17.0.0 Release Notes (Dremio July 2021)

What’s New

AWS Authentication

Dremio now supports authenticating to S3, Amazon Elasticsearch, Redshift, and Glue sources by reading credentials from an AWS profile file on each node.

Google Cloud Storage (GCS) Connector

Google Cloud Storage has been added as an option for file system sources, like S3 and HDFS.

Changed Behavior

Upgrade Process for Custom ARP Sources

Added process for upgrading to new versions of Dremio when using custom ARP sources in the event of breaking changes/features being introduced, such as access control.

Timestamp Mapping for Oracle

Added a new UI option for Oracle date sources to map the Date column to indexed timestamp data. This helps to reduce the duration of queries that would otherwise have to convert the Date column to non-indexed timestamp data.

Other Enhancements

Median/Percentile SQL Functions

The ability to execute median/percentile commands via SQL functions has been added in the form of PERCENTILE_CONT and PERCENTILE_DISC. Using these, you may now compute percentiles against any numeric column. The MEDIAN function may also be used and is interpreted as PERCENTILE_CONT, so either function name may be used to achieve the same result.

Elasticsearch 7 Connector Preview

This functionality’s preview status is lifted as of Dremio 18.0+ and is available to all users.

Dremio now supports Elasticsearch 7.0+ in the Elasticsearch connector (in addition to 5.x and 6.x), using the same Elasticsearch connector. You can create a new source and connect Dremio to an Elasticsearch 7.x cluster; however, if you already have an Elasticsearch source established with Dremio and you’re planning to upgrade that cluster to 7.0+, you’ll need to remove the source definition and re-add it.

For more information regarding these breaking changes and how they may affect your experience integrating with Dremio, please review Elastic’s breaking changes in 7.0.

Updated Kubernetes Helm Chart

Dremio 17.0.0 features an updated Helm chart for AWS profile authentication support on Kubernetes-based deployments.

Deprecations

Mixed Type Removal

Dremio 18.0 will remove support for columns with mixed data types. A standard schema will then be enforced. After the upgrade, mixed type columns will be converted on the next metadata refresh or query that reads from an affected PDS.

If files contain different types, Dremio will up-promote the data type to a common type, if possible. For example, it will convert data to BIGINT if files contain INT and BIGINT data types.

To prepare for this deprecation, the support key store.disable.mixed_types may be used to help you identify any PDS that may contain mixed data types. Using this key will emulate the deprecation so that you may easily identify mixed types before all support is ended.

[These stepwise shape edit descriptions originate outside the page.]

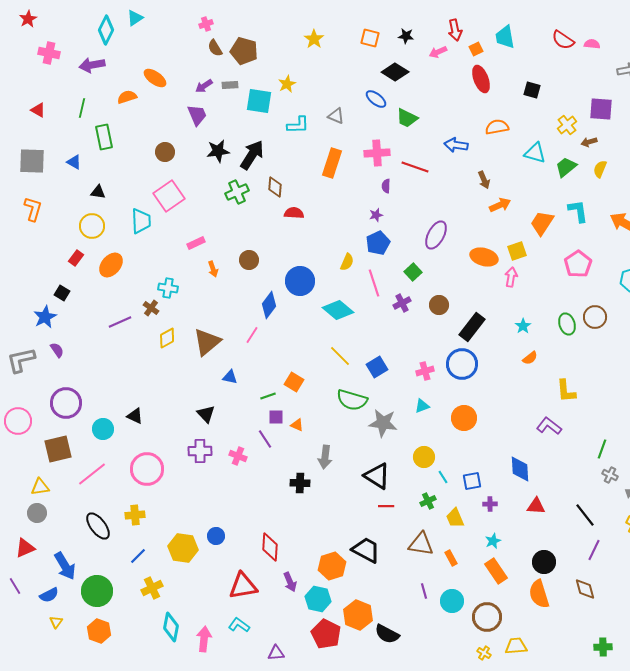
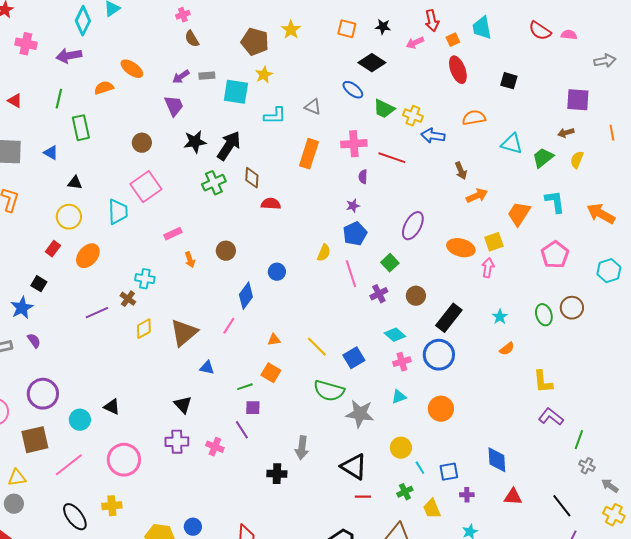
brown pentagon: (244, 51) -> (255, 42), moved
yellow cross: (567, 125) -> (413, 116), moved, turned -30
blue circle: (300, 281) -> (277, 272), size x0.6
cyan diamond: (338, 310) -> (395, 335), moved, size x0.7
orange triangle: (297, 425) -> (274, 340), moved, turned -32
purple L-shape: (549, 426) -> (551, 417), moved

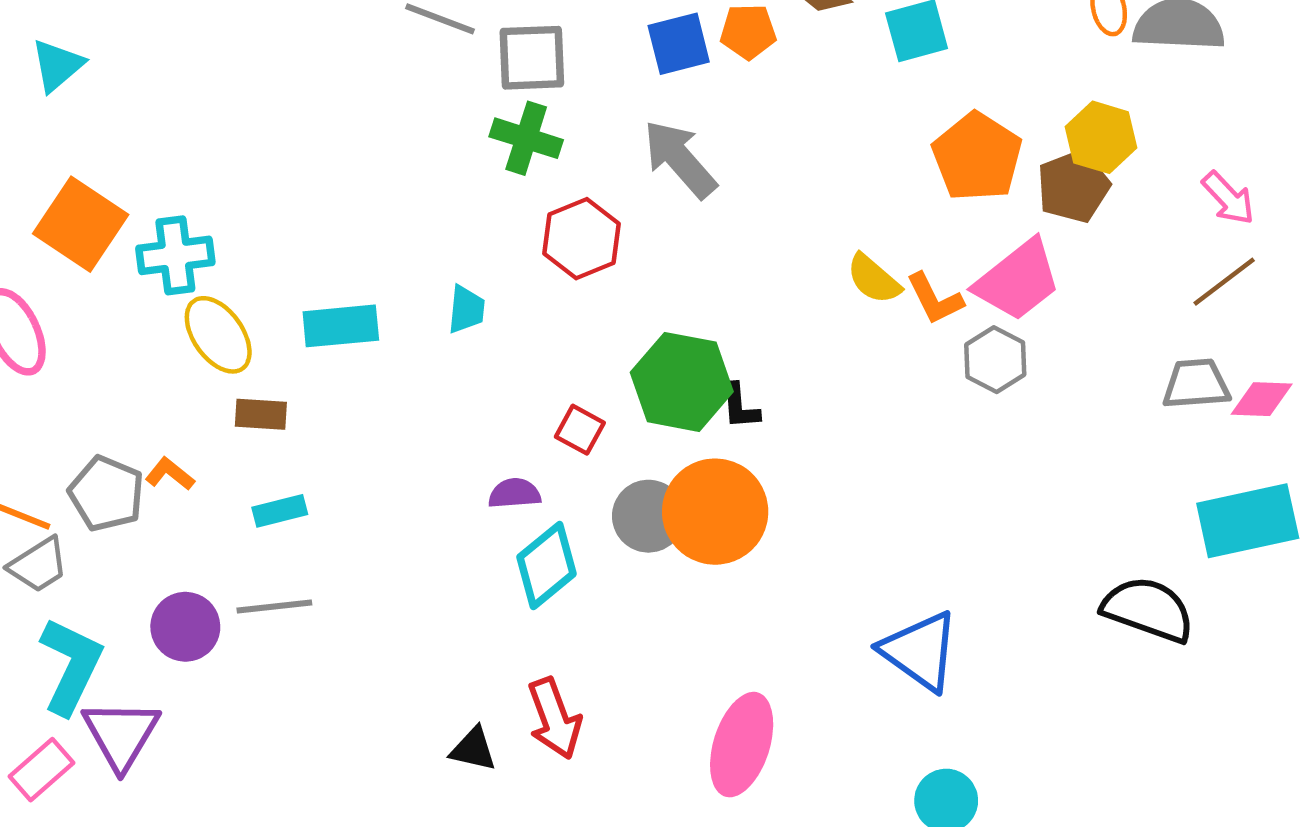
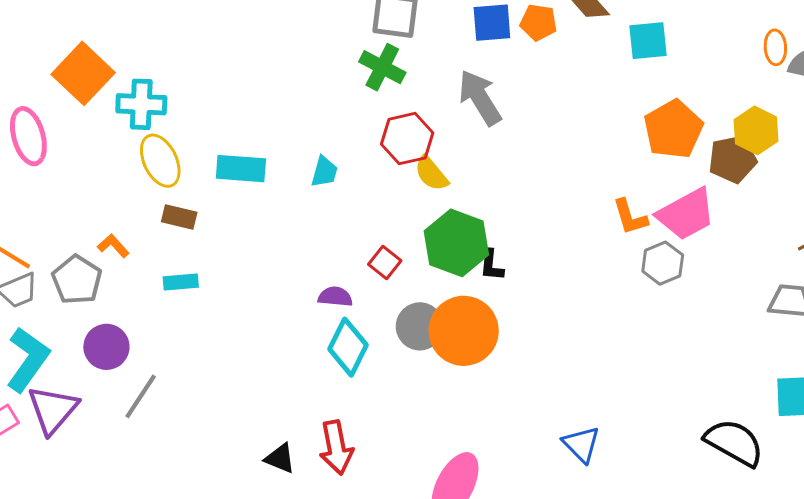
yellow semicircle: (874, 279) -> (431, 173), moved
gray pentagon: (106, 494) -> (77, 280), moved
cyan diamond: (546, 565) -> (348, 347), turned -34
gray line: (274, 607) -> (141, 396), moved, turned -60
blue triangle: (920, 651) -> (581, 444), size x0.7

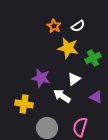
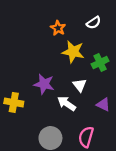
white semicircle: (78, 26) -> (94, 23), moved
white triangle: (74, 79) -> (80, 85), turned -32
yellow cross: (24, 104) -> (14, 102), moved

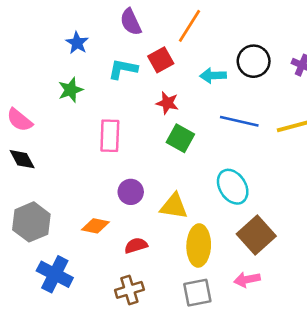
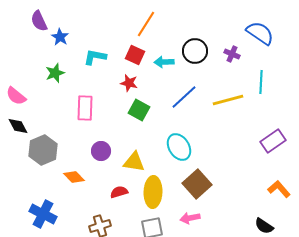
purple semicircle: (131, 22) -> (39, 21), moved
red square: (161, 60) -> (135, 55), moved, turned -36
blue line: (239, 121) -> (184, 97), turned -56
gray hexagon: (31, 222) -> (43, 150), moved
orange diamond: (95, 226) -> (74, 177), turned 35
red semicircle: (136, 245) -> (119, 192), moved

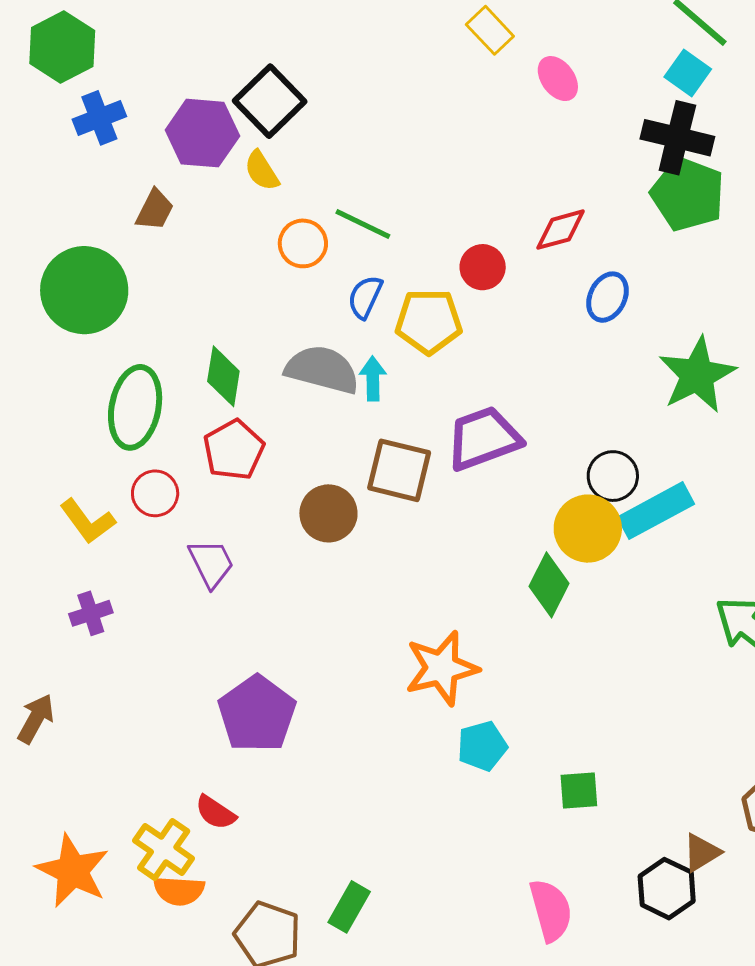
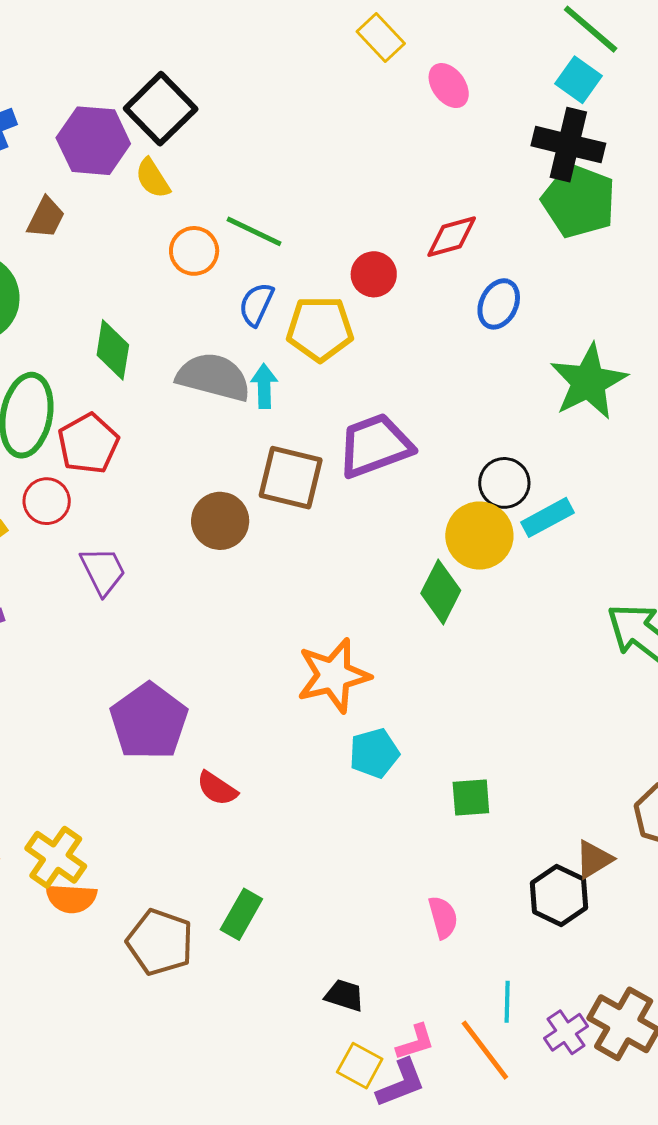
green diamond: (223, 376) -> (113, 350), moved
red pentagon: (234, 450) -> (88, 444), moved
cyan rectangle: (656, 511) -> (547, 517), size x0.7
red semicircle: (216, 812) -> (217, 789), moved
pink semicircle: (551, 910) -> (443, 917), size x0.7

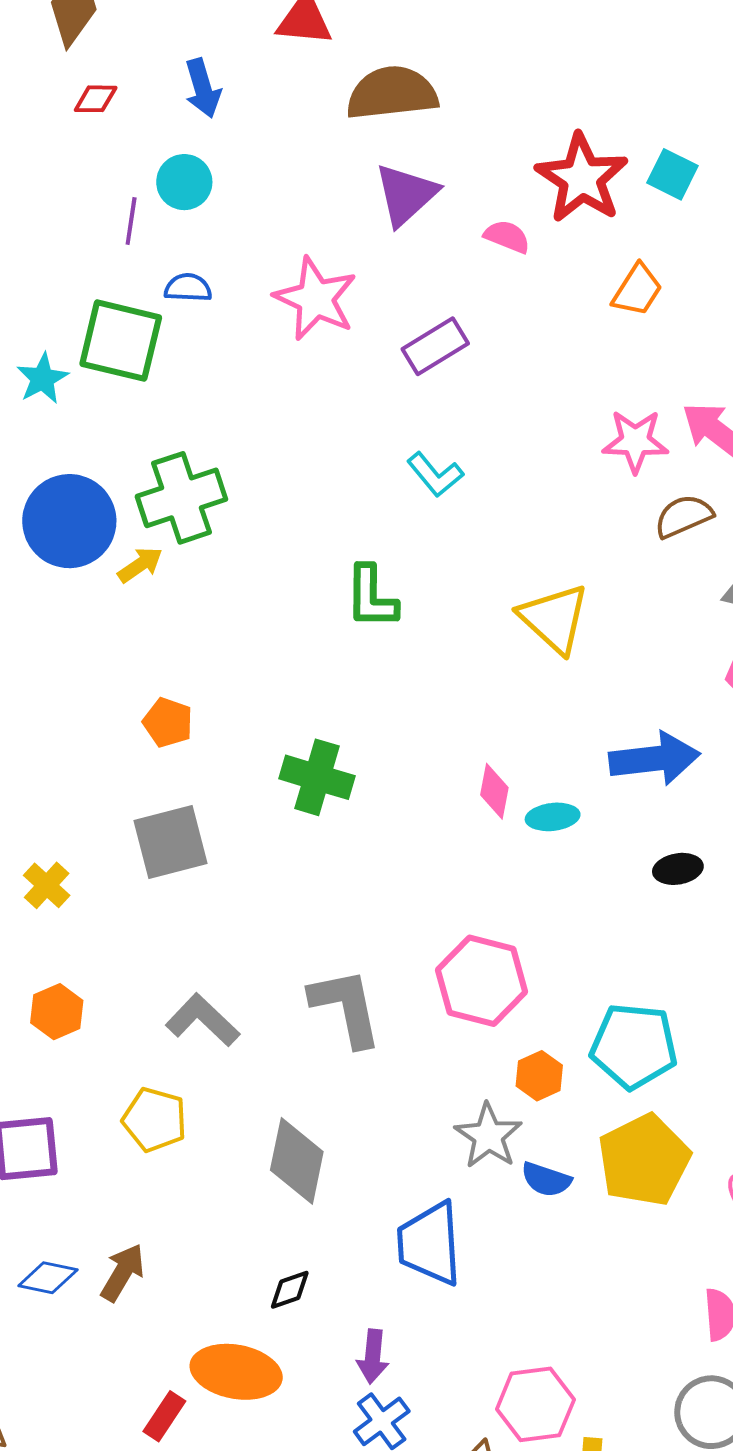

An additional CLI tool is available, which generates a CVS report with each column listed that is affected by the upcoming deprecation. Please contact Dremio Customer Support for assistance in obtaining and running this tool.

Fixed Issues

Dremio now supports Delta Lake tables where statistics for data files are added later.

After performing a query in Dremio, the results were being stored while a new executor node was simultaneously added. Because the node was in a “not ready” state, it caused the query to fail, even though the node was not used while performing the query.
Rather than causing the query to fail, new nodes added while storing query results instead throw a special exception (which is ignored by Dremio) and results are stored locally rather than shared between nodes.

The log directory was moved to a new location, so events failed to appear in the /var/log/dremio directory until the Dremio service was restarted or the file was full.
When log files are moved to the backup location, a rollover is triggered so that all logged events will still appear in the expected directory.

The metadata refresh for Azure configurations was using the GMT timezone for offset calculations.._
The metadata refresh has been updated to use the system’s default timezone.

17.1.0 Release Notes (Dremio November 2021)

Fixed Issues

When using the raw local file systems for a source (such as Hadoop’s local file system that does not produce extra checksum files), Dremio encountered a cast exception due to other libraries relying on standard local file systems.
This unexpected behavior has been resolved with the introduction of a new method that does not change the default Hadoop configuration.

Dremio made unnecessary privilege checks on users accessing child objects of a root entity as well as fetching a user’s role repeatedly. As a result, this created additional KVStore and external calls.
Inheritance checks for child objects are only run from the root entity. When users access non-root objects, Dremio will only check grants for the object being accessed, thus reducing Dremio’s overall resource consumption and potential for privilege errors. With regard to roles, Dremio now only fetches a user’s role once and then caches it locally.

A query encountered an error while outstanding messages for a coordinator node, but the error was not acknowledged. This prevented any future query messages to the same coordinator from being acknowledged, and thus future queries could not progress beyond the queue.
All messages are acknowledged by the screen operator, even in the case of a query failing.